--- Data extracts Enclosed Below ---
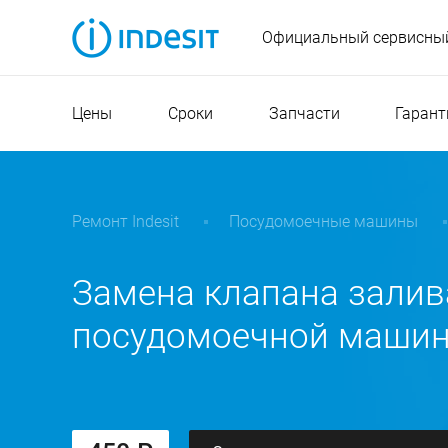
Официальный сервисный
Цены
Сроки
Запчасти
Гарант
Ремонт Indesit
Посудомоечные машины
Замена клапана залив
посудомоечной машины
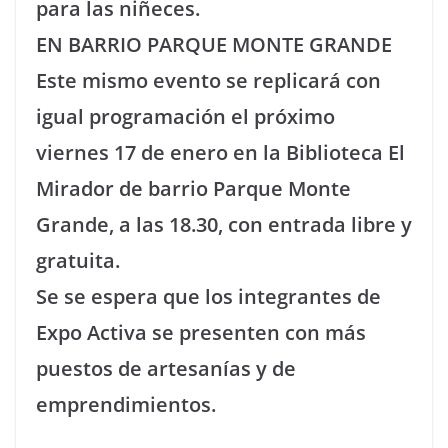
para las niñeces.
EN BARRIO PARQUE MONTE GRANDE
Este mismo evento se replicará con
igual programación el próximo
viernes 17 de enero en la Biblioteca El
Mirador de barrio Parque Monte
Grande, a las 18.30, con entrada libre y
gratuita.
Se se espera que los integrantes de
Expo Activa se presenten con más
puestos de artesanías y de
emprendimientos.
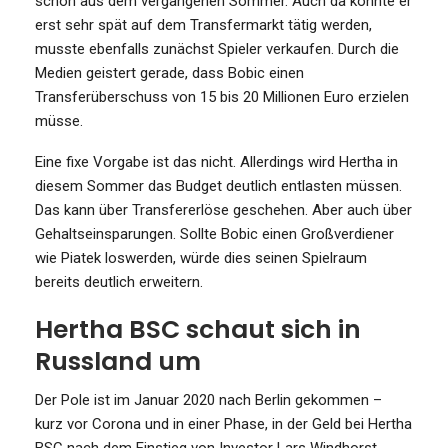
schon aus dem vergangenen Sommer. Auch da konnte er
erst sehr spät auf dem Transfermarkt tätig werden,
musste ebenfalls zunächst Spieler verkaufen. Durch die
Medien geistert gerade, dass Bobic einen
Transferüberschuss von 15 bis 20 Millionen Euro erzielen
müsse.
Eine fixe Vorgabe ist das nicht. Allerdings wird Hertha in
diesem Sommer das Budget deutlich entlasten müssen.
Das kann über Transfererlöse geschehen. Aber auch über
Gehaltseinsparungen. Sollte Bobic einen Großverdiener
wie Piatek loswerden, würde dies seinen Spielraum
bereits deutlich erweitern.
Hertha BSC schaut sich in
Russland um
Der Pole ist im Januar 2020 nach Berlin gekommen –
kurz vor Corona und in einer Phase, in der Geld bei Hertha
BSC nach dem Einstieg von Investor Lars Windhorst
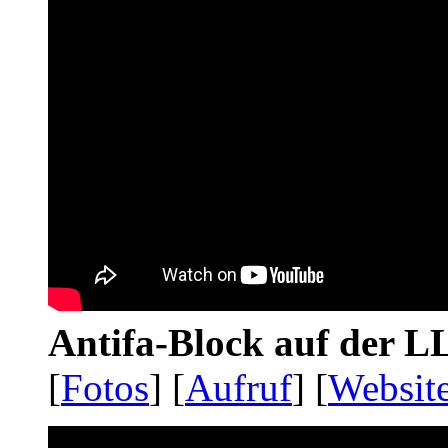
Antifa-Block auf der 
[
Fotos
] [
Aufruf
] [
Websit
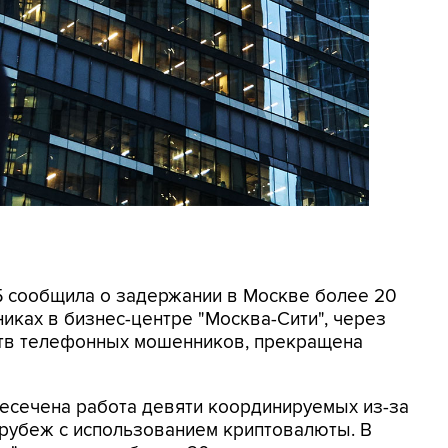
СБ сообщила о задержании в Москве более 20
иках в бизнес-центре "Москва-Сити", через
ртв телефонных мошенников, прекращена
ресечена работа девяти координируемых из-за
 рубеж с использованием криптовалюты. В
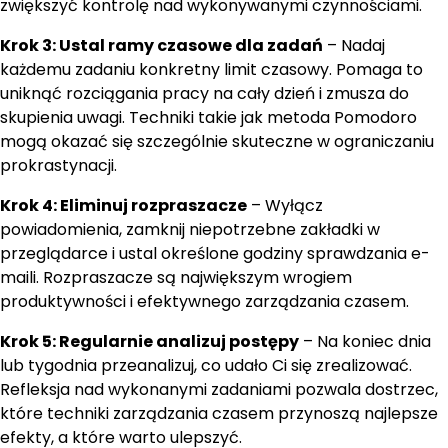
zwiększyć kontrolę nad wykonywanymi czynnościami.
Krok 3: Ustal ramy czasowe dla zadań
– Nadaj
każdemu zadaniu konkretny limit czasowy. Pomaga to
uniknąć rozciągania pracy na cały dzień i zmusza do
skupienia uwagi. Techniki takie jak metoda Pomodoro
mogą okazać się szczególnie skuteczne w ograniczaniu
prokrastynacji.
Krok 4: Eliminuj rozpraszacze
– Wyłącz
powiadomienia, zamknij niepotrzebne zakładki w
przeglądarce i ustal określone godziny sprawdzania e-
maili. Rozpraszacze są największym wrogiem
produktywności i efektywnego zarządzania czasem.
Krok 5: Regularnie analizuj postępy
– Na koniec dnia
lub tygodnia przeanalizuj, co udało Ci się zrealizować.
Refleksja nad wykonanymi zadaniami pozwala dostrzec,
które techniki zarządzania czasem przynoszą najlepsze
efekty, a które warto ulepszyć.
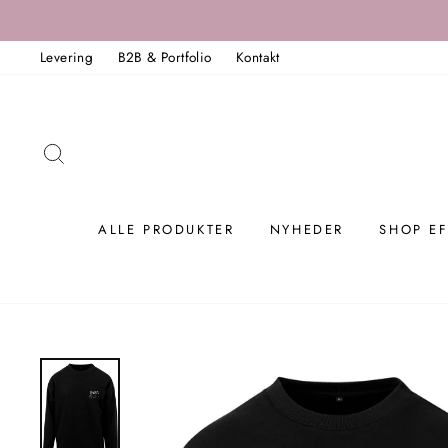
Spring
til
Levering
B2B & Portfolio
Kontakt
indholdet
SØG
ALLE PRODUKTER
NYHEDER
SHOP EF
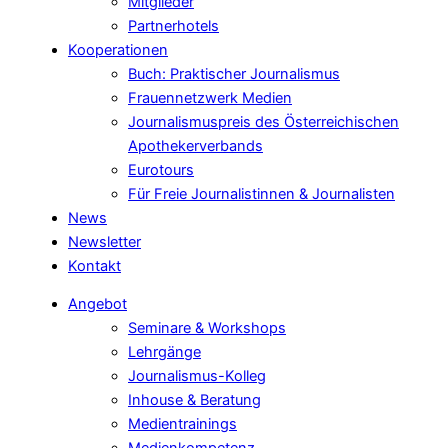
Mitglieder
Partnerhotels
Kooperationen
Buch: Praktischer Journalismus
Frauennetzwerk Medien
Journalismuspreis des Österreichischen
Apothekerverbands
Eurotours
Für Freie Journalistinnen & Journalisten
News
Newsletter
Kontakt
Angebot
Seminare & Workshops
Lehrgänge
Journalismus-Kolleg
Inhouse & Beratung
Medientrainings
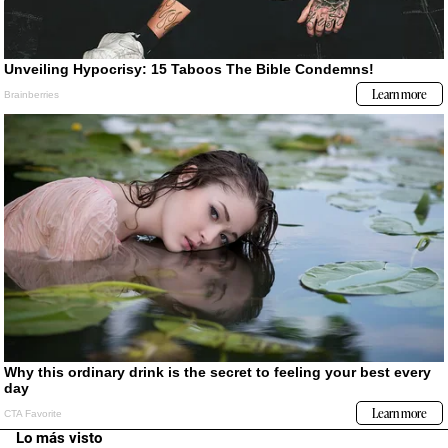
Lo más visto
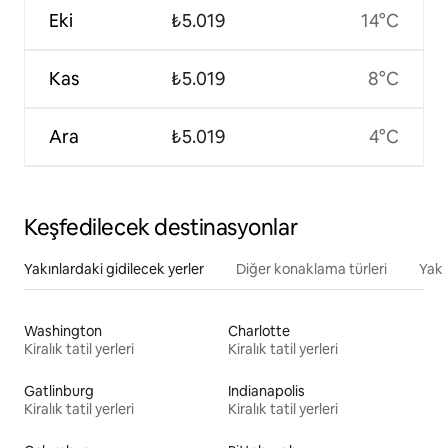
Eki
₺5.019
14°C
Kas
₺5.019
8°C
Ara
₺5.019
4°C
Keşfedilecek destinasyonlar
Yakınlardaki gidilecek yerler
Diğer konaklama türleri
Yakı
Washington
Charlotte
Kiralık tatil yerleri
Kiralık tatil yerleri
Gatlinburg
Indianapolis
Kiralık tatil yerleri
Kiralık tatil yerleri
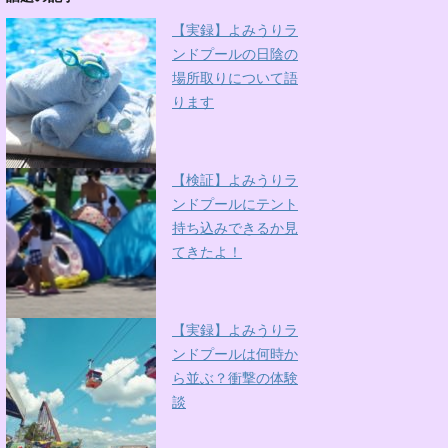
【実録】よみうりラ
ンドプールの日陰の
場所取りについて語
ります
【検証】よみうりラ
ンドプールにテント
持ち込みできるか見
てきたよ！
【実録】よみうりラ
ンドプールは何時か
ら並ぶ？衝撃の体験
談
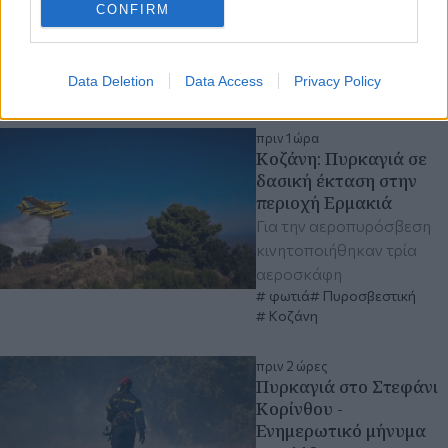
CONFIRM
Ήταν για περισσότερα
από 40 έτη στο χώρο του
ρεπορτάζ, στον έντυπο
Data Deletion
Data Access
Privacy Policy
Τύπο
πριν 1 ώρα
Κοζάνη: Πυρκαγιά σε
δασική έκταση στην
περιοχή Ερμακιά
Για την αεροπυρόσβεση
κινητοποιήθηκαν τρία
αεροσκάφη
φωτιά
Πυροσβεστική
Κοζάνη
πριν 2 ώρες
Πυρκαγιά στο Στεφάνι
Κορίνθου -
Ενημερωτικό μήνυμα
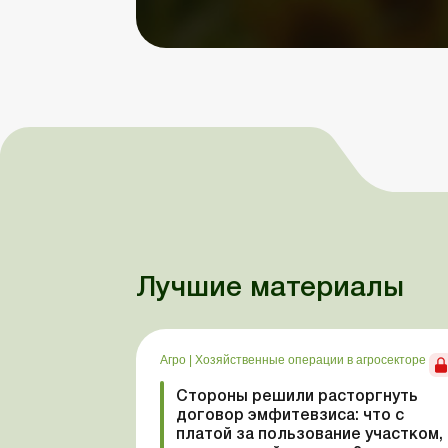
Лучшие материалы
Агро
|
Хозяйственные операции в агросекторе
Стороны решили расторгнуть
договор эмфитевзиса: что с
платой за пользование участком,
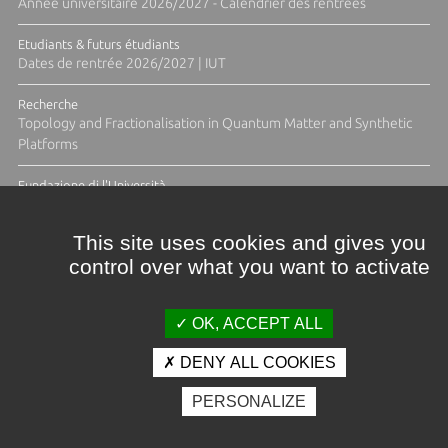
Année universitaire 2026/2027 - Calendrier des rentrées
Etudiants & futurs étudiants
Dates de rentrée 2026/2027 | IUT
Recherche
Topology and Fractionalisation in Quantum Matter and Synthetic
Platforms
Fundazione di l'Università
Résidence Ange Tomasi "Lagune and Zeste" avec la photographe
Diane Moulenc
This site uses cookies and gives you
control over what you want to activate
ACTUS ET CALENDRIER ÉVÈNEMENTIEL
OK, ACCEPT ALL
DENY ALL COOKIES
Crédits et mentions légales
PERSONALIZE
Contacts
Plan d'accès
Espace presse
Photothèque
Recrutement
Marchés publics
--- End of Enclosed Data extracts ---
#### Job item:
Return the text of all the records above line for line and unchanged, leaving out the pictures.

#### Exercise answer:
Официальный сервисный
Цены
Сроки
Запчасти
Гарант
Ремонт Indesit
Посудомоечные машины
Замена клапана залив
посудомоечной машины
para las niñeces.
EN BARRIO PARQUE MONTE GRANDE
Este mismo evento se replicará con
igual programación el próximo
viernes 17 de enero en la Biblioteca El
Mirador de barrio Parque Monte
Grande, a las 18.30, con entrada libre y
gratuita.
Se se espera que los integrantes de
Expo Activa se presenten con más
puestos de artesanías y de
emprendimientos.
schon aus dem vergangenen Sommer. Auch da konnte er
erst sehr spät auf dem Transfermarkt tätig werden,
musste ebenfalls zunächst Spieler verkaufen. Durch die
Medien geistert gerade, dass Bobic einen
Transferüberschuss von 15 bis 20 Millionen Euro erzielen
müsse.
Eine fixe Vorgabe ist das nicht. Allerdings wird Hertha in
diesem Sommer das Budget deutlich entlasten müssen.
Das kann über Transfererlöse geschehen. Aber auch über
Gehaltseinsparungen. Sollte Bobic einen Großverdiener
wie Piatek loswerden, würde dies seinen Spielraum
bereits deutlich erweitern.
Hertha BSC schaut sich in
Russland um
Der Pole ist im Januar 2020 nach Berlin gekommen –
kurz vor Corona und in einer Phase, in der Geld bei Hertha
BSC nach dem Einstieg von Investor Lars Windhorst
Antifa-Block auf der 
[
Fotos
] [
Aufruf
] [
Websit
СБ сообщила о задержании в Москве более 20
иках в бизнес-центре "Москва-Сити", через
ртв телефонных мошенников, прекращена
ресечена работа девяти координируемых из-за
 рубеж с использованием криптовалюты. В
zwiększyć kontrolę nad wykonywanymi czynnościami.
Krok 3: Ustal ramy czasowe dla zadań
– Nadaj
każdemu zadaniu konkretny limit czasowy. Pomaga to
uniknąć rozciągania pracy na cały dzień i zmusza do
skupienia uwagi. Techniki takie jak metoda Pomodoro
mogą okazać się szczególnie skuteczne w ograniczaniu
prokrastynacji.
Krok 4: Eliminuj rozpraszacze
– Wyłącz
powiadomienia, zamknij niepotrzebne zakładki w
przeglądarce i ustal określone godziny sprawdzania e-
maili. Rozpraszacze są największym wrogiem
produktywności i efektywnego zarządzania czasem.
Krok 5: Regularnie analizuj postępy
– Na koniec dnia
lub tygodnia przeanalizuj, co udało Ci się zrealizować.
Refleksja nad wykonanymi zadaniami pozwala dostrzec,
które techniki zarządzania czasem przynoszą najlepsze
efekty, a które warto ulepszyć.
Spring
til
Levering
B2B & Portfolio
Kontakt
indholdet
SØG
ALLE PRODUKTER
NYHEDER
SHOP EF
Mitglieder
Partnerhotels
Kooperationen
Buch: Praktischer Journalismus
Frauennetzwerk Medien
Journalismuspreis des Österreichischen
Apothekerverbands
Eurotours
Für Freie Journalistinnen & Journalisten
News
Newsletter
Kontakt
Angebot
Seminare & Workshops
Lehrgänge
Journalismus-Kolleg
Inhouse & Beratung
Medientrainings
Lo más visto
Eki
₺5.019
14°C
Kas
₺5.019
8°C
Ara
₺5.019
4°C
Keşfedilecek destinasyonlar
Yakınlardaki gidilecek yerler
Diğer konaklama türleri
Yakı
Washington
Charlotte
Kiralık tatil yerleri
Kiralık tatil yerleri
Gatlinburg
Indianapolis
Kiralık tatil yerleri
Kiralık tatil yerleri
【実録】よみうりラ
ンドプールの日陰の
場所取りについて語
ります
【検証】よみうりラ
ンドプールにテント
持ち込みできるか見
てきたよ！
【実録】よみうりラ
ンドプールは何時か
ら並ぶ？衝撃の体験
談
CONFIRM
Ήταν για περισσότερα
από 40 έτη στο χώρο του
ρεπορτάζ, στον έντυπο
Data Deletion
Data Access
Privacy Policy
Τύπο
πριν 1 ώρα
Κοζάνη: Πυρκαγιά σε
δασική έκταση στην
περιοχή Ερμακιά
Για την αεροπυρόσβεση
κινητοποιήθηκαν τρία
αεροσκάφη
φωτιά
Πυροσβεστική
Κοζάνη
πριν 2 ώρες
Πυρκαγιά στο Στεφάνι
Κορίνθου -
Ενημερωτικό μήνυμα
Лучшие материалы
Агро
|
Хозяйственные операции в агросекторе
Стороны решили расторгнуть
договор эмфитевзиса: что с
платой за пользование участком,
Année universitaire 2026/2027 - Calendrier des rentrées
Etudiants & futurs étudiants
Dates de rentrée 2026/2027 | IUT
Recherche
Topology and Fractionalisation in Quantum Matter and Synthetic
Platforms
Fundazione di l'Università
Résidence Ange Tomasi "Lagune and Zeste" avec la photographe
Diane Moulenc
This site uses cookies and gives you
control over what you want to activate
ACTUS ET CALENDRIER ÉVÈNEMENTIEL
OK, ACCEPT ALL
DENY ALL COOKIES
Crédits et mentions légales
PERSONALIZE
Contacts
Plan d'accès
Espace presse
Photothèque
Recrutement
Marchés publics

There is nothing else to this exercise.